A *record* is a mapping from a set of *attributes* (typically strings) to *values* drawn from some set. One example is `{"name": "Alice", "age": 25}`.
A *data set* is an unordered collection of records. A data set could be viewed/treated as a table within a data base (e.g., see [attribute-value system](https://en.wikipedia.org/wiki/Attribute-value_system)).
> **Exercise (Numerical Input):** Provide some basic information about the imported data set using basic tool features.
### Common Data Transformations
In general, any algorithms that operates on an input data set and produces an output data set is a data transformation. However, we can identify a variety of simple data transformations that occur frequently and can act as basic building blocks for more complex transformations. By referring to these buildling blocks we can (1) reuse common transformations and compose them to build larger ones, or (2) we can break down more complex transformations in order to reason about their properties (in terms of performance, provenance, security, and so on).
A *filter* or *selection* operation takes a data set as an input and produces an output that is a subset of that data set.
A *projection* operation takes a data set and applies some function to every record to produce an output data set. This output data set has *the same number of records* as the input data set, though the individual records themselves may have different attributes.

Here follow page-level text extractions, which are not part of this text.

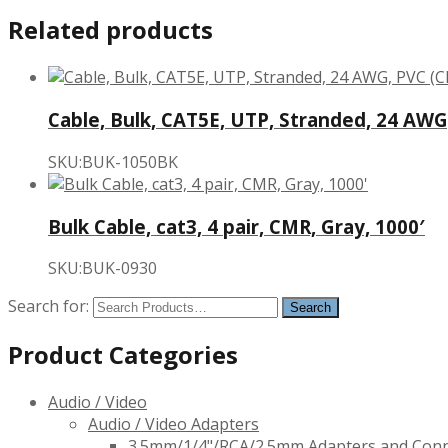
Related products
Cable, Bulk, CAT5E, UTP, Stranded, 24 AWG,
SKU:BUK-1050BK
Bulk Cable, cat3, 4 pair, CMR, Gray, 1000′
SKU:BUK-0930
Search for:
Product Categories
Audio / Video
Audio / Video Adapters
3.5mm/1/4"/RCA/2.5mm Adapters and Con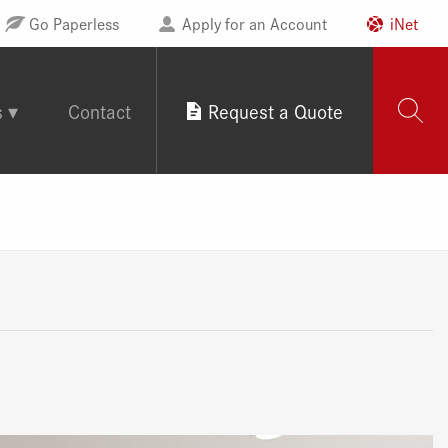
Go Paperless
Apply for an Account
iNet
s
Contact
Request a Quote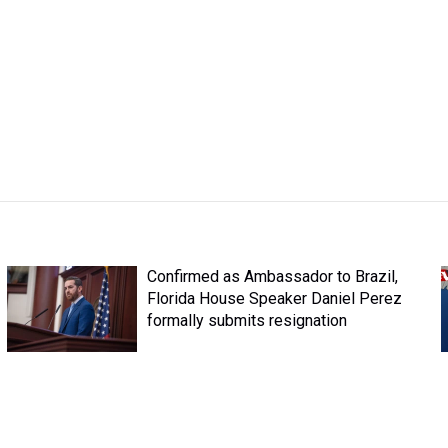
Confirmed as Ambassador to Brazil,
Florida House Speaker Daniel Perez
formally submits resignation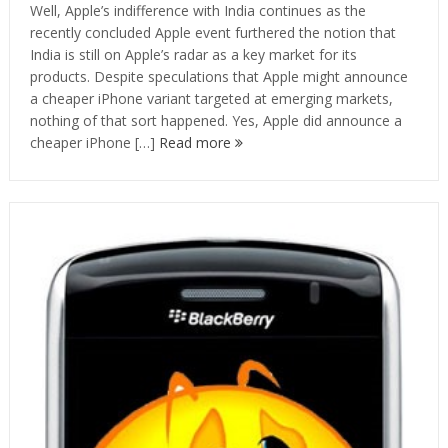
Well, Apple’s indifference with India continues as the
recently concluded Apple event furthered the notion that
India is still on Apple’s radar as a key market for its
products. Despite speculations that Apple might announce
a cheaper iPhone variant targeted at emerging markets,
nothing of that sort happened. Yes, Apple did announce a
cheaper iPhone […]
Read more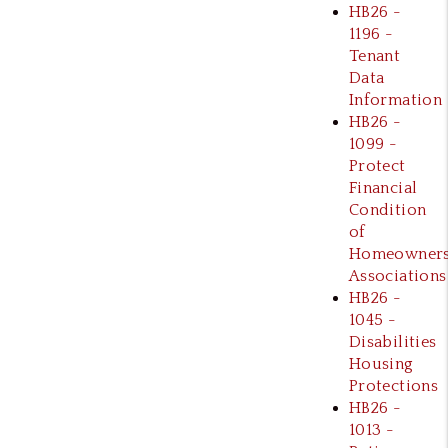
HB26 -
1196 -
Tenant
Data
Information
HB26 -
1099 -
Protect
Financial
Condition
of
Homeowner
Associations
HB26 -
1045 -
Disabilities
Housing
Protections
HB26 -
1013 -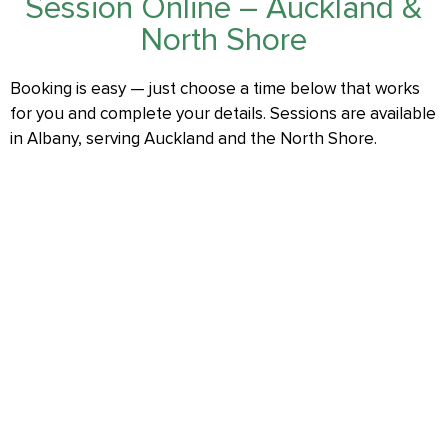
Session Online – Auckland &
North Shore
Booking is easy — just choose a time below that works
for you and complete your details. Sessions are available
in Albany, serving Auckland and the North Shore.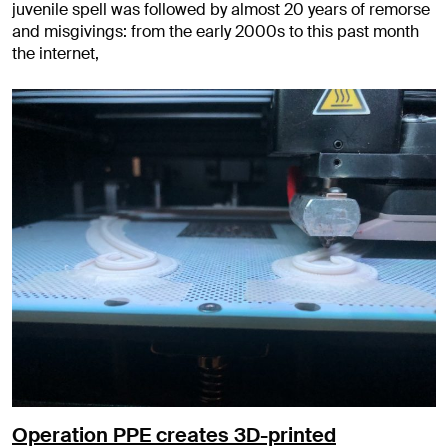
juvenile spell was followed by almost 20 years of remorse
and misgivings: from the early 2000s to this past month
the internet,
Operation PPE creates 3D-printed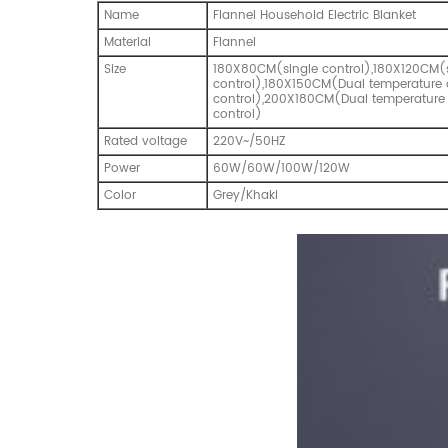
Name
Flannel Household Electric Blanket
Material
Flannel
Size
180X80CM(single control),180X120CM(
control),180X150CM(Dual temperature 
control),200X180CM(Dual temperature
control)
Rated voltage
220V~/50HZ
Power
60W/60W/100W/120W
Color
Grey/Khaki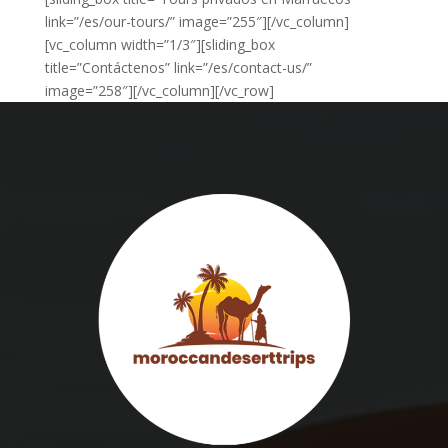
link=”/es/our-tours/” image=”255″][/vc_column]
[vc_column width=”1/3″][sliding_box
title=”Contáctenos” link=”/es/contact-us/”
image=”258″][/vc_column][/vc_row]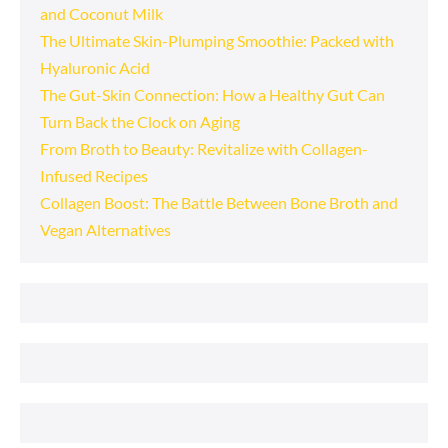
and Coconut Milk
The Ultimate Skin-Plumping Smoothie: Packed with
Hyaluronic Acid
The Gut-Skin Connection: How a Healthy Gut Can
Turn Back the Clock on Aging
From Broth to Beauty: Revitalize with Collagen-
Infused Recipes
Collagen Boost: The Battle Between Bone Broth and
Vegan Alternatives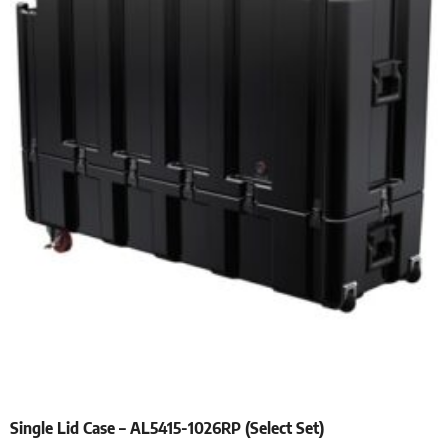
Single Lid Case – AL5415-1026RP (Select Set)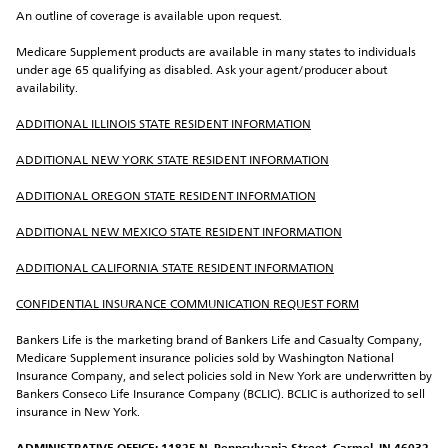
An outline of coverage is available upon request.
Medicare Supplement products are available in many states to individuals 
under age 65 qualifying as disabled. Ask your agent/producer about 
availability.
ADDITIONAL ILLINOIS STATE RESIDENT INFORMATION
ADDITIONAL NEW YORK STATE RESIDENT INFORMATION
ADDITIONAL OREGON STATE RESIDENT INFORMATION
ADDITIONAL NEW MEXICO STATE RESIDENT INFORMATION
ADDITIONAL CALIFORNIA STATE RESIDENT INFORMATION
CONFIDENTIAL INSURANCE COMMUNICATION REQUEST FORM
Bankers Life is the marketing brand of Bankers Life and Casualty Company, 
Medicare Supplement insurance policies sold by Washington National 
Insurance Company, and select policies sold in New York are underwritten by 
Bankers Conseco Life Insurance Company (BCLIC). BCLIC is authorized to sell 
insurance in New York.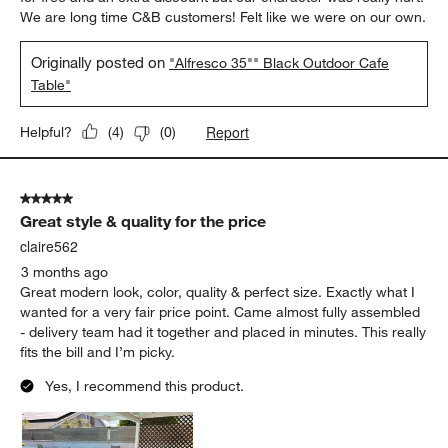
We are long time C&B customers! Felt like we were on our own.
Originally posted on
"Alfresco 35"" Black Outdoor Cafe
Table"
Report
Helpful?
(
4
)
(
0
)
5 out of 5 stars.
Great style & quality for the price
claire562
3 months ago
Great modern look, color, quality & perfect size. Exactly what I
wanted for a very fair price point. Came almost fully assembled
- delivery team had it together and placed in minutes. This really
fits the bill and I’m picky.
Yes, I recommend this product.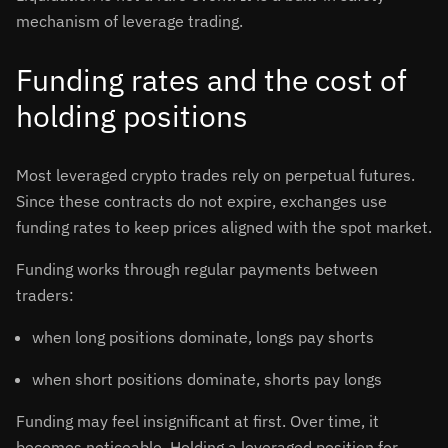
mechanism of leverage trading.
Funding rates and the cost of
holding positions
Most leveraged crypto trades rely on perpetual futures.
Since these contracts do not expire, exchanges use
funding rates to keep prices aligned with the spot market.
Funding works through regular payments between
traders:
when long positions dominate, longs pay shorts
when short positions dominate, shorts pay longs
Funding may feel insignificant at first. Over time, it
becomes noticeable. Holding a leveraged position for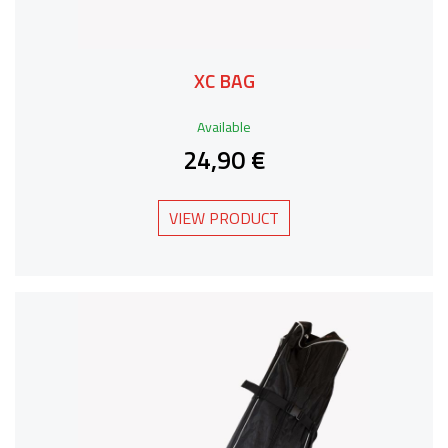
XC BAG
Available
24,90 €
VIEW PRODUCT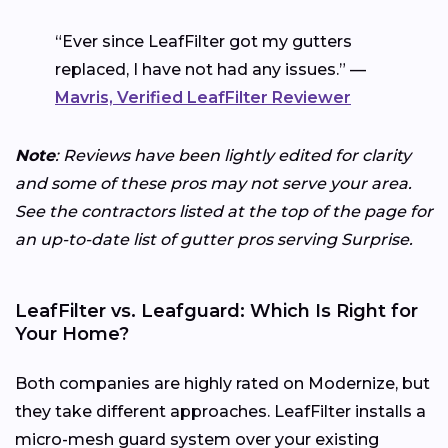
“Ever since LeafFilter got my gutters
replaced, I have not had any issues.” —
Mavris, Verified LeafFilter Reviewer
Note
: Reviews have been lightly edited for clarity
and some of these pros may not serve your area.
See the contractors listed at the top of the page for
an up-to-date list of gutter pros serving Surprise.
LeafFilter vs. Leafguard: Which Is Right for
Your Home?
Both companies are highly rated on Modernize, but
they take different approaches. LeafFilter installs a
micro-mesh guard system over your existing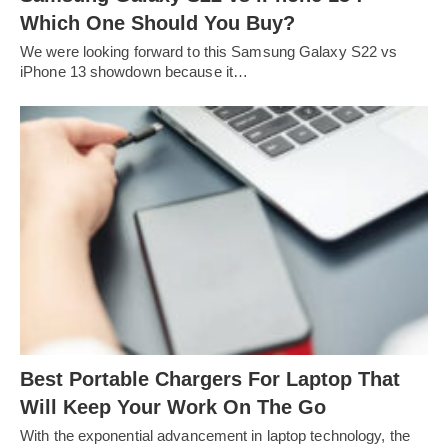
Which One Should You Buy?
We were looking forward to this Samsung Galaxy S22 vs
iPhone 13 showdown because it…
Best Portable Chargers For Laptop That
Will Keep Your Work On The Go
With the exponential advancement in laptop technology, the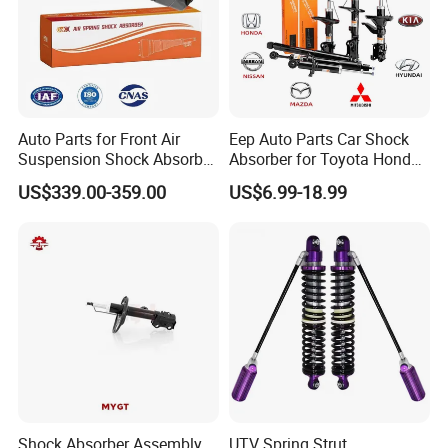
Auto Parts for Front Air
Eep Auto Parts Car Shock
Suspension Shock Absorber
Absorber for Toyota Honda
Compatible with BMW G12
Nissan Mazda Mitsubishi
US$339.00-359.00
US$6.99-18.99
Suzuki Subaru Hyundai KIA
Shock Absorber Assembly
UTV Spring Strut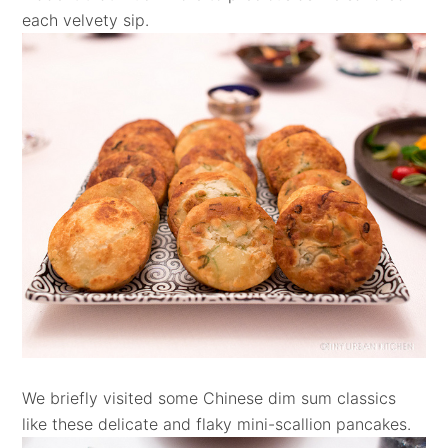
each velvety sip.
We briefly visited some Chinese dim sum classics
like these delicate and flaky mini-scallion pancakes.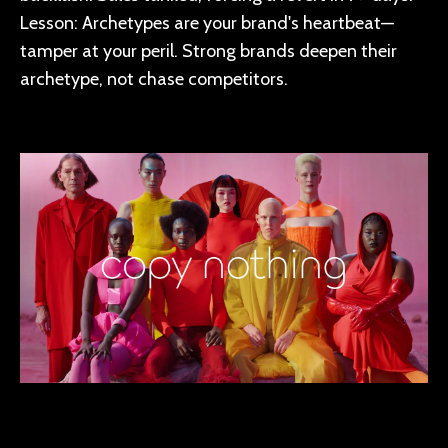
Lesson: Archetypes are your brand's heartbeat—
tamper at your peril. Strong brands deepen their
archetype, not chase competitors.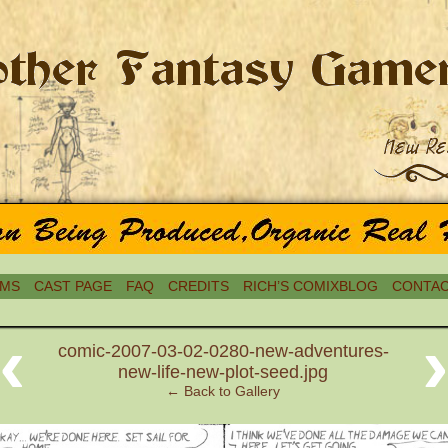
MS
CAST PAGE
FAQ
CREDITS
RICH’S COMIXBLOG
CONTAC
‹
comic-2007-03-02-0280-new-adventures-
new-life-new-plot-seed.jpg
← Back to Gallery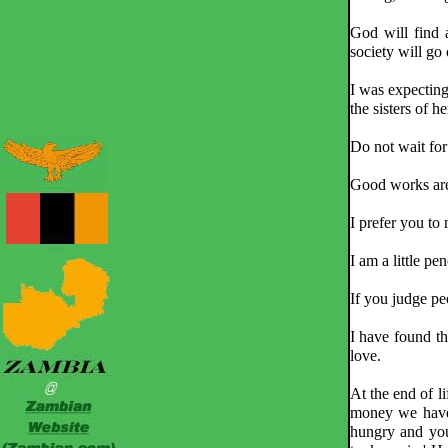
God will find 
society will go 
I was expecting
the sisters of 
Do not wait for 
Good works are 
I prefer you to
I am a little pe
If you judge pe
I have found th
love.
At the end of 
money we have
hungry and you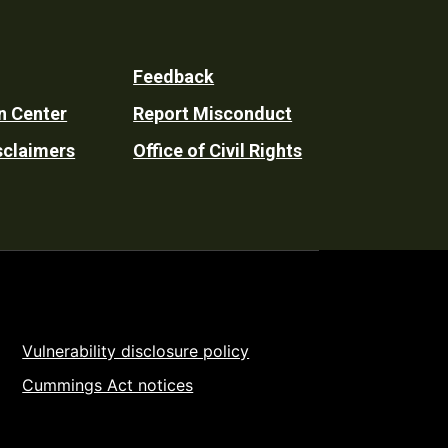
Feedback
n Center
Report Misconduct
sclaimers
Office of Civil Rights
Vulnerability disclosure policy
Cummings Act notices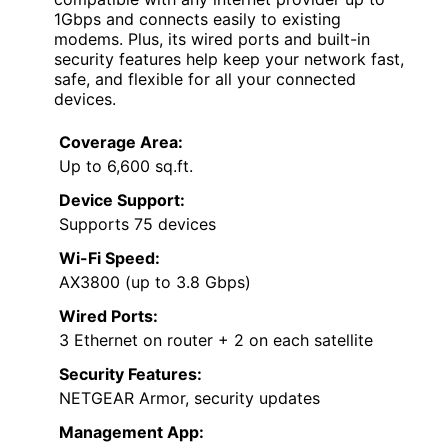
1Gbps and connects easily to existing
modems. Plus, its wired ports and built-in
security features help keep your network fast,
safe, and flexible for all your connected
devices.
Coverage Area:
Up to 6,600 sq.ft.
Device Support:
Supports 75 devices
Wi-Fi Speed:
AX3800 (up to 3.8 Gbps)
Wired Ports:
3 Ethernet on router + 2 on each satellite
Security Features:
NETGEAR Armor, security updates
Management App: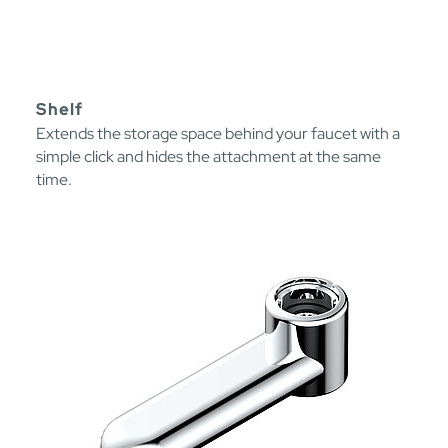
Shelf
Extends the storage space behind your faucet with a
simple click and hides the attachment at the same
time.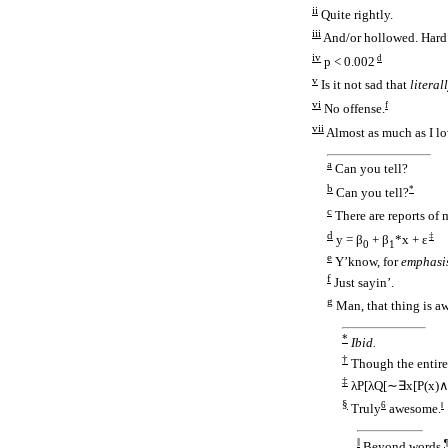
ii
Quite rightly.
iii
And/
or hollowed. Hard 
iv
d
p < 0.002
v
Is it not sad that
literal
vi
f
No offense.
vii
Almost as much as I l
a
Can you tell?
b
*
Can you tell?
c
There are reports of m
d
‡
y = β
+ β
*x + ε
0
1
e
Y’know, for
emphasi
f
Just sayin’.
g
Man, that thing is a
*
Ibid.
†
Though the entire 
‡
λP[λQ[∼∃x[P(x)
§
6
‖
Truly
awesome.
‖
¶
Beyond words.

> **Exercise (Text Input):** Defining basic data transformations (filtering and projections) to accomplish an analytics task.
### Advanced Data Transformations
An *join* operation takes two data sets *A* and *B* and an attribute that appears in both data sets. It then looks through every possible pair of records (one record from *A* and one record from *B*) and keeps only those pairs in which the values for the attributes are the same.
An *aggregation* operation takes a data set, an index attribute, a target attribute, and an operation (such as counting, summation, maximum, and so on). It then separates all records into collections by index. For each collection, it combines the target attribute values in all the records within that collection using the operation (obtaining a single value). It then returns a new data set that maps each unique index attribute value to the corresponding aggregate of target attribute values.
> **Exercise (Numerical Input):** Using aggregations and joins to accomplish an analytics task.
### Data Cleaning and Normalization
#### Data Normalization
#### Joining Data Sets
When joining multiple data sets, two common issues may arise: differences in the schemas and differences in semantics.
> **Peer:** Integrate two or more data sets from different sources (different scales, some missing data).